Task instructions →
Using the records that follow, work out how many lines hold the string "pixels" and provide that number only.

Information provided →
----------

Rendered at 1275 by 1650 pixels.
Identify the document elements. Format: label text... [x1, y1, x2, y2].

----------

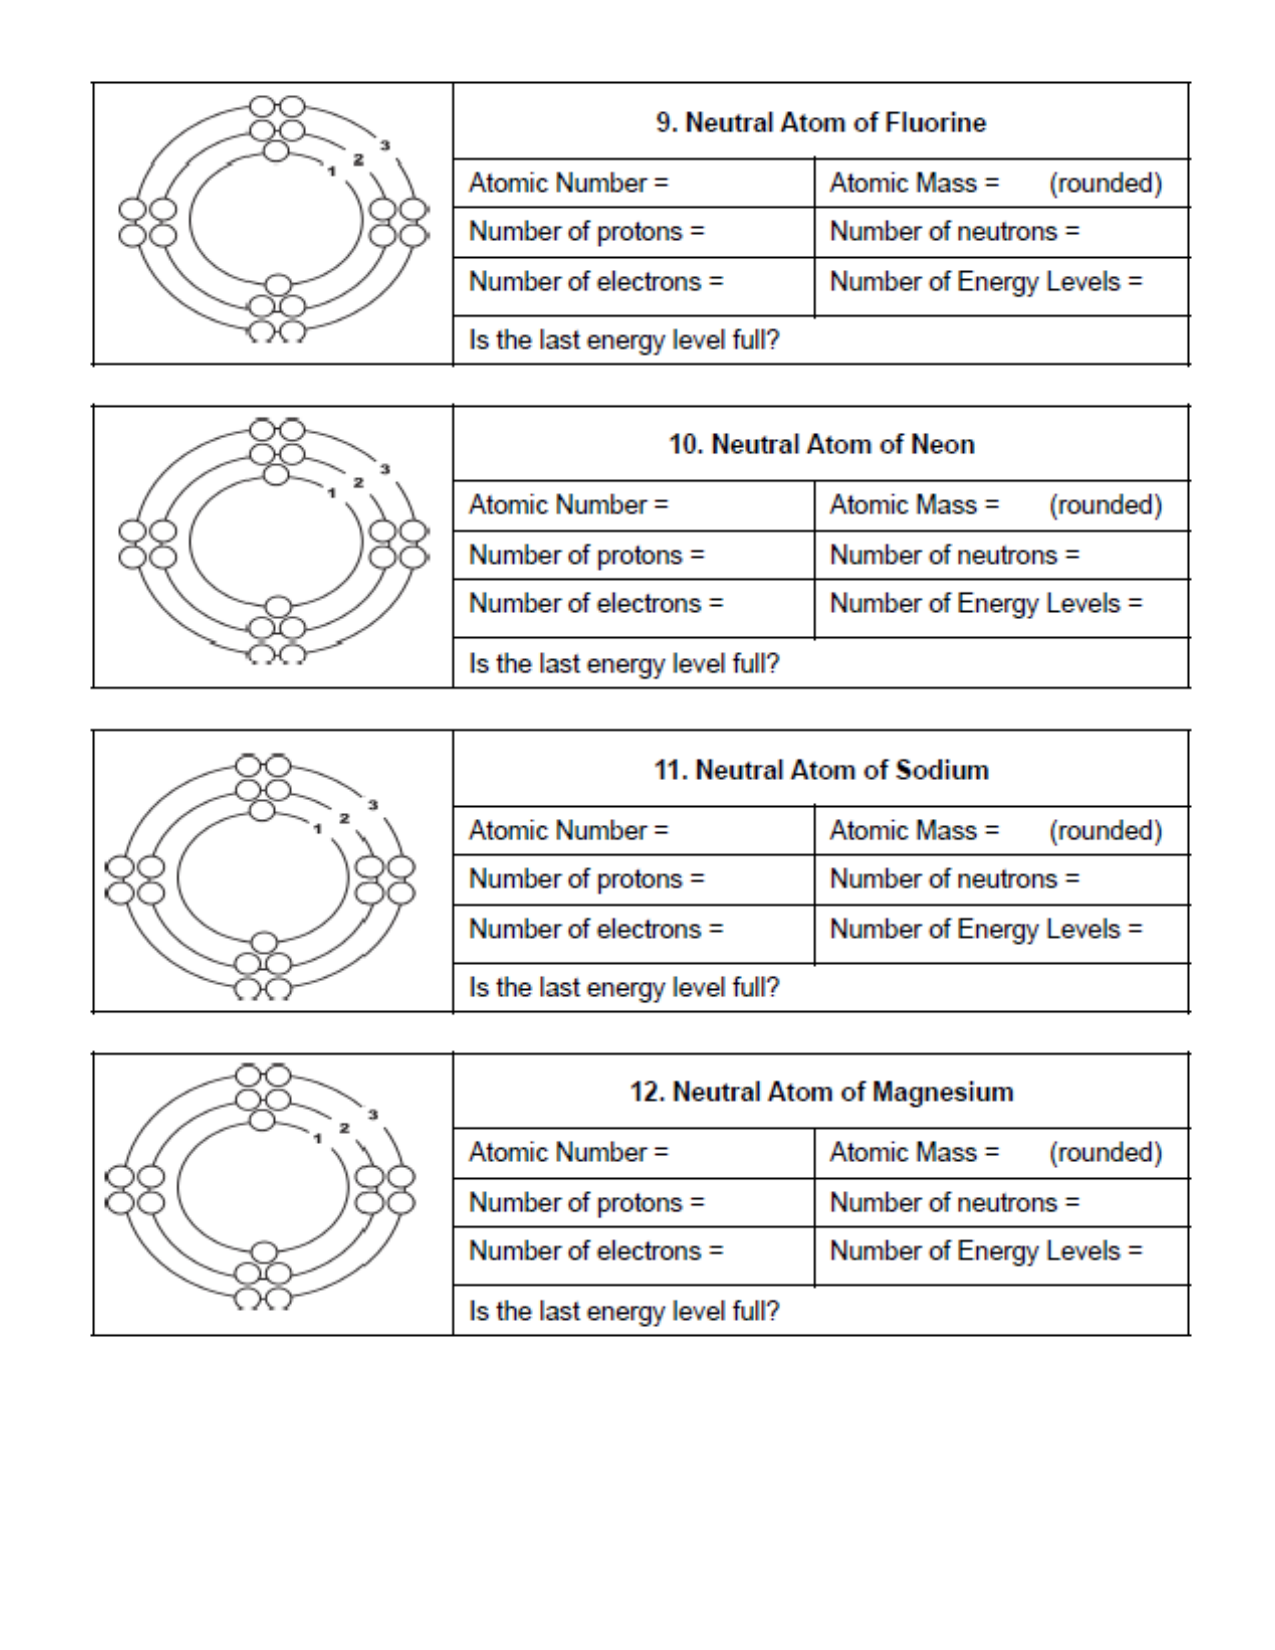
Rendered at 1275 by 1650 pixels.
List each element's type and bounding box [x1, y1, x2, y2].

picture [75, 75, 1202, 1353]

----------

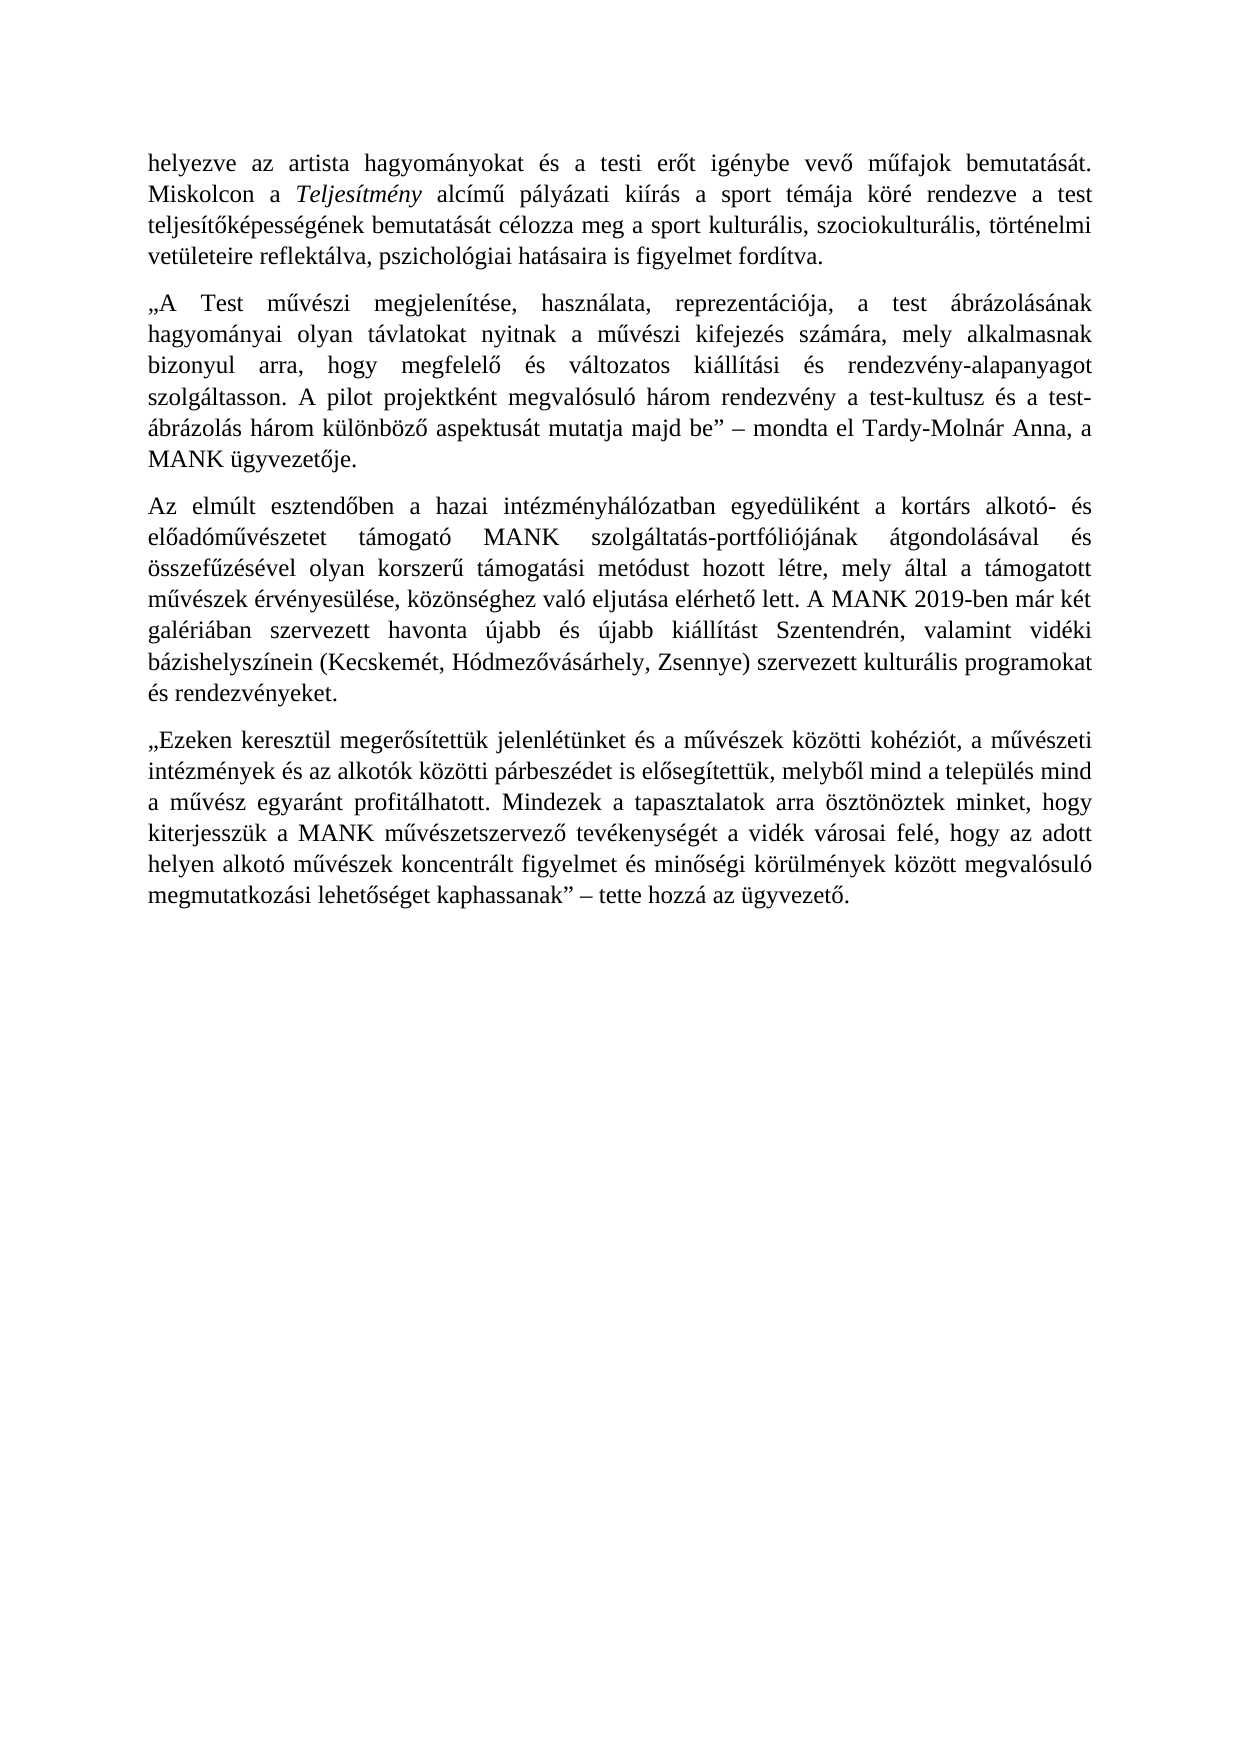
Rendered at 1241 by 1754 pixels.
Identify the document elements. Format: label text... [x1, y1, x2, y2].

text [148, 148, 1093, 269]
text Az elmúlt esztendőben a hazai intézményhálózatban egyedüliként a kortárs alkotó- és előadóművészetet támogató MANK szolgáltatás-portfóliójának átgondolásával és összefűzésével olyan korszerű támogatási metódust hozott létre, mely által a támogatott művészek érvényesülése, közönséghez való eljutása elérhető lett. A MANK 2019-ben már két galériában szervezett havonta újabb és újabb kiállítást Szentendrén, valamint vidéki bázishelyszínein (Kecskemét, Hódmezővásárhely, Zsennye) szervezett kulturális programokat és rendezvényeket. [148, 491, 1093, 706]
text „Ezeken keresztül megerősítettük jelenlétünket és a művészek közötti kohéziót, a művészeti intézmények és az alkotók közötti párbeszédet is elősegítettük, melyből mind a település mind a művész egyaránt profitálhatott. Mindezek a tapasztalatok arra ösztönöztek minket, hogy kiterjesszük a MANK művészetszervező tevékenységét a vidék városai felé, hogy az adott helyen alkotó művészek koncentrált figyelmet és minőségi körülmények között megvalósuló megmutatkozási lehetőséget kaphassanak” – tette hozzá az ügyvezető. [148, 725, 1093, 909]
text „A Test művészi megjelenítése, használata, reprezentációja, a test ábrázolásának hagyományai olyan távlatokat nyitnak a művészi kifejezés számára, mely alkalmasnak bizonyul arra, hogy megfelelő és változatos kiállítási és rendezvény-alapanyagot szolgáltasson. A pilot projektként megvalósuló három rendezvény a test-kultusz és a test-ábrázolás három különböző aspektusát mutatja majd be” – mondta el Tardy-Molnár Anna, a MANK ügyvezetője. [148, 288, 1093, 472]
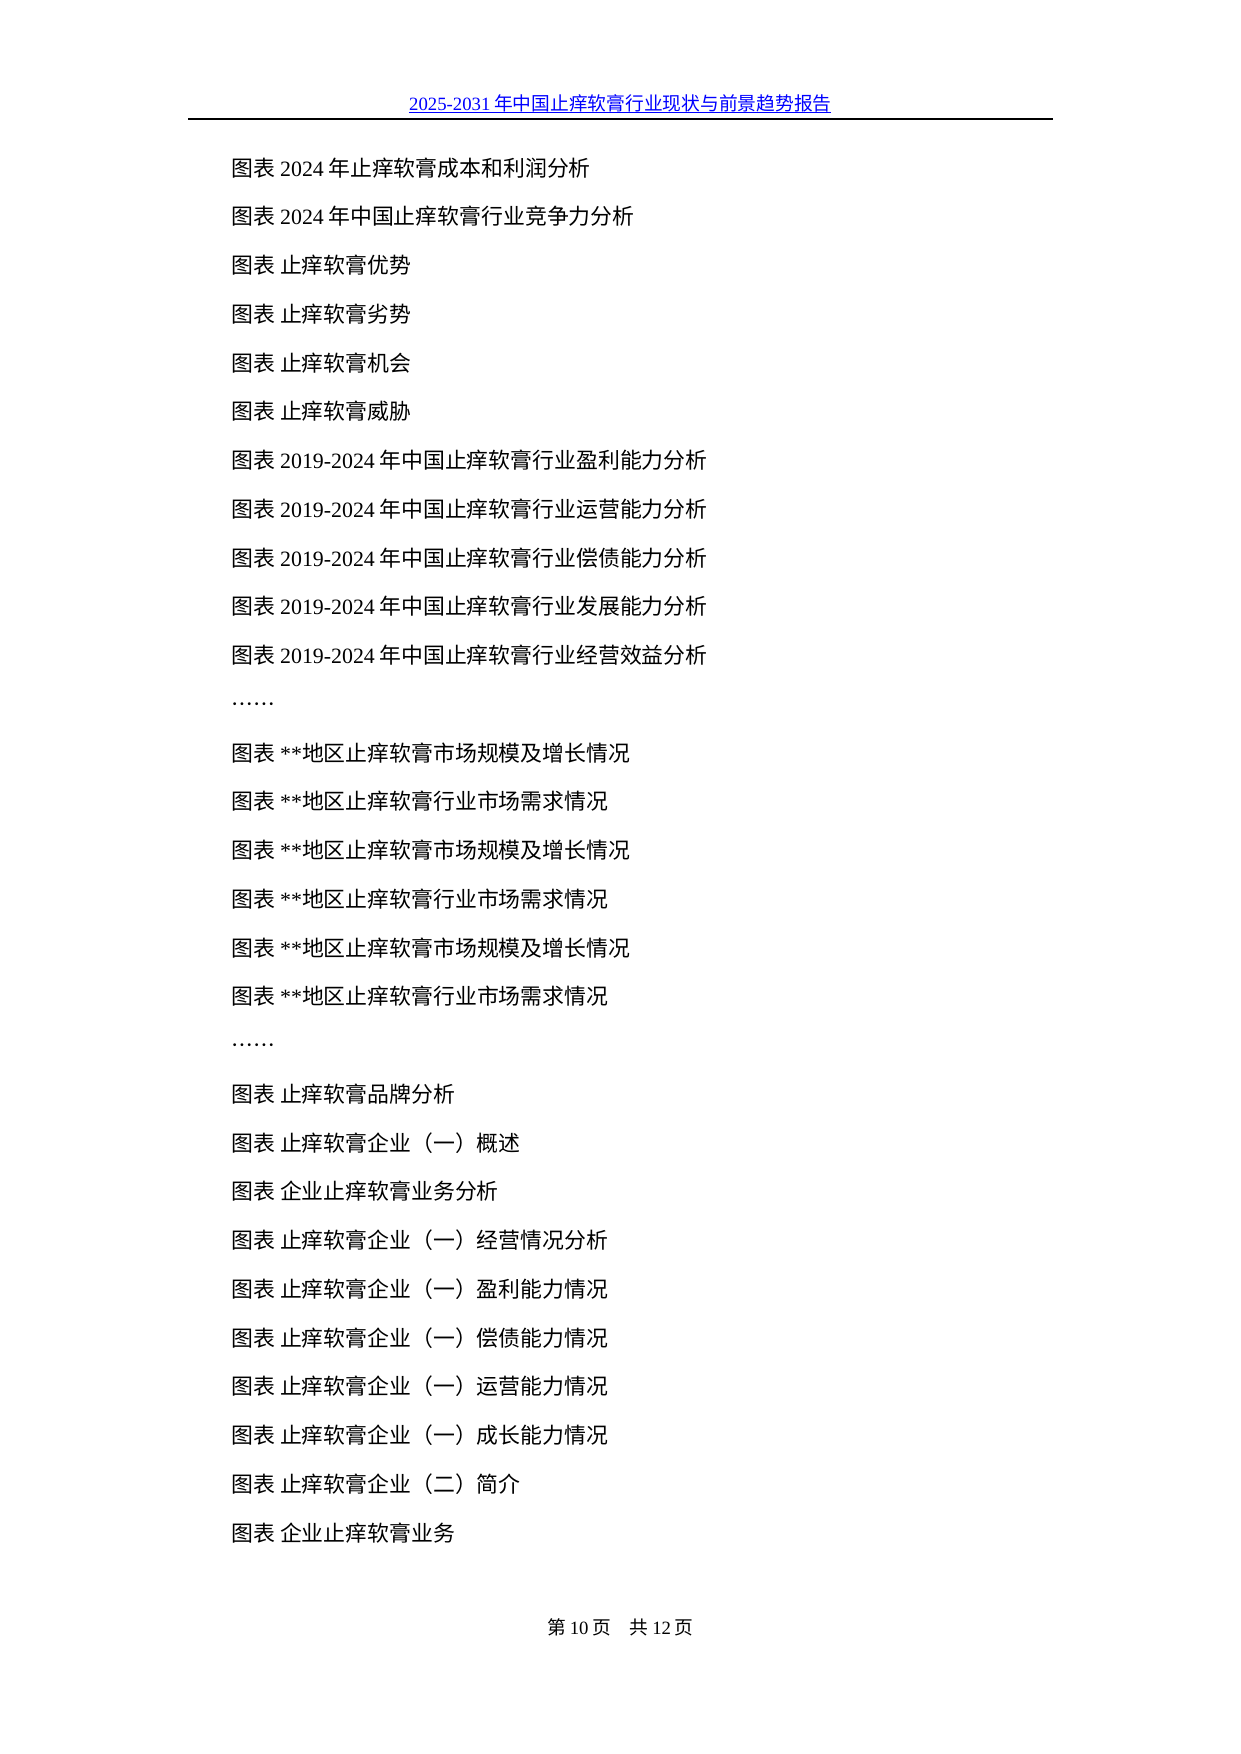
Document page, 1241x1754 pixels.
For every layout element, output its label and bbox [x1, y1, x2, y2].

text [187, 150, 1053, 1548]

----------

Response box →
4